Mathematical models of developmental vascular remodelling: A review

Affiliations
Review

Mathematical models of developmental vascular remodelling: A review

Jessica R Crawshaw et al. PLoS Comput Biol. .

Abstract

Over the past 40 years, there has been a strong focus on the development of mathematical models of angiogenesis, while developmental remodelling has received little such attention from the mathematical community. Sprouting angiogenesis can be seen as a very crude way of laying out a primitive vessel network (the raw material), while remodelling (understood as pruning of redundant vessels, diameter control, and the establishment of vessel identity and hierarchy) is the key to turning that primitive network into a functional network. This multiscale problem is of prime importance in the development of a functional vasculature. In addition, defective remodelling (either during developmental remodelling or due to a reactivation of the remodelling programme caused by an injury) is associated with a significant number of diseases. In this review, we discuss existing mathematical models of developmental remodelling and explore the important contributions that these models have made to the field of vascular development.
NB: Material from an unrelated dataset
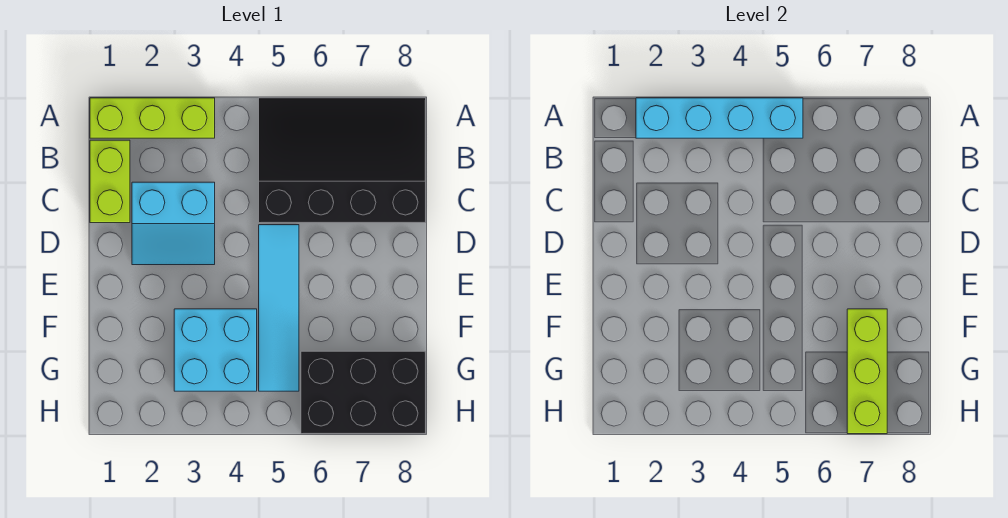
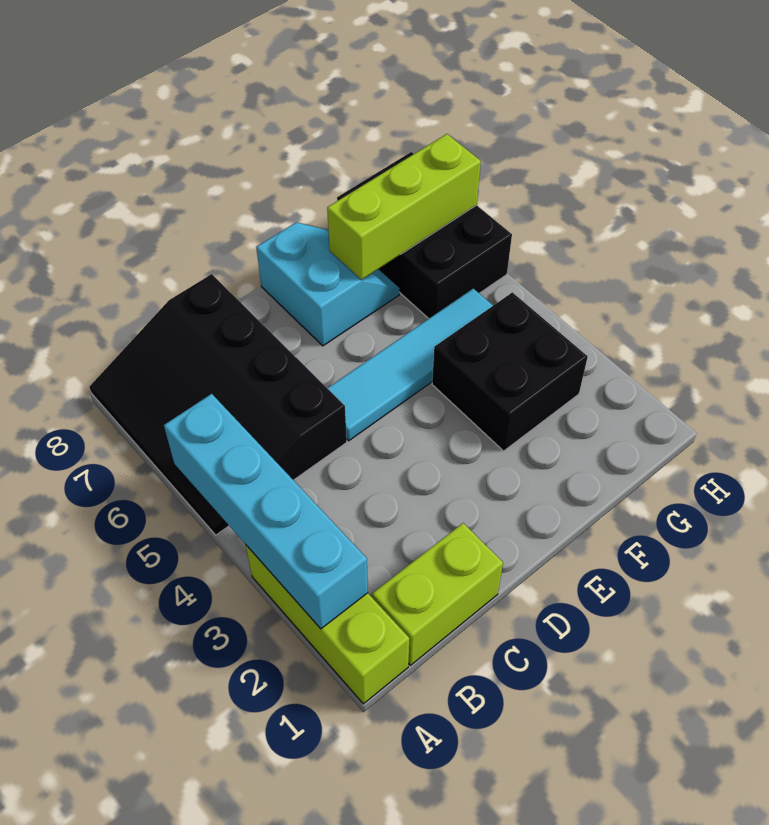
cyan slope C2:D3 level 1 top C -> cyan slope E7:F8 level 1 top E
cyan brick F3:G4 level 1 -> black brick F3:G4 level 1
These mathematical models are effectively used to investigate and predict vascular development and are able to reproduce experimentally observable results. Moreover, these models provide a useful means of hypothesis generation and can explain the underlying mechanisms driving the observed structural and functional network development. However, developmental vascular remodelling is still a relatively new area in mathematical biology, and many biological questions remain unanswered. In this review, we present the existing modelling paradigms and define the key challenges for the field.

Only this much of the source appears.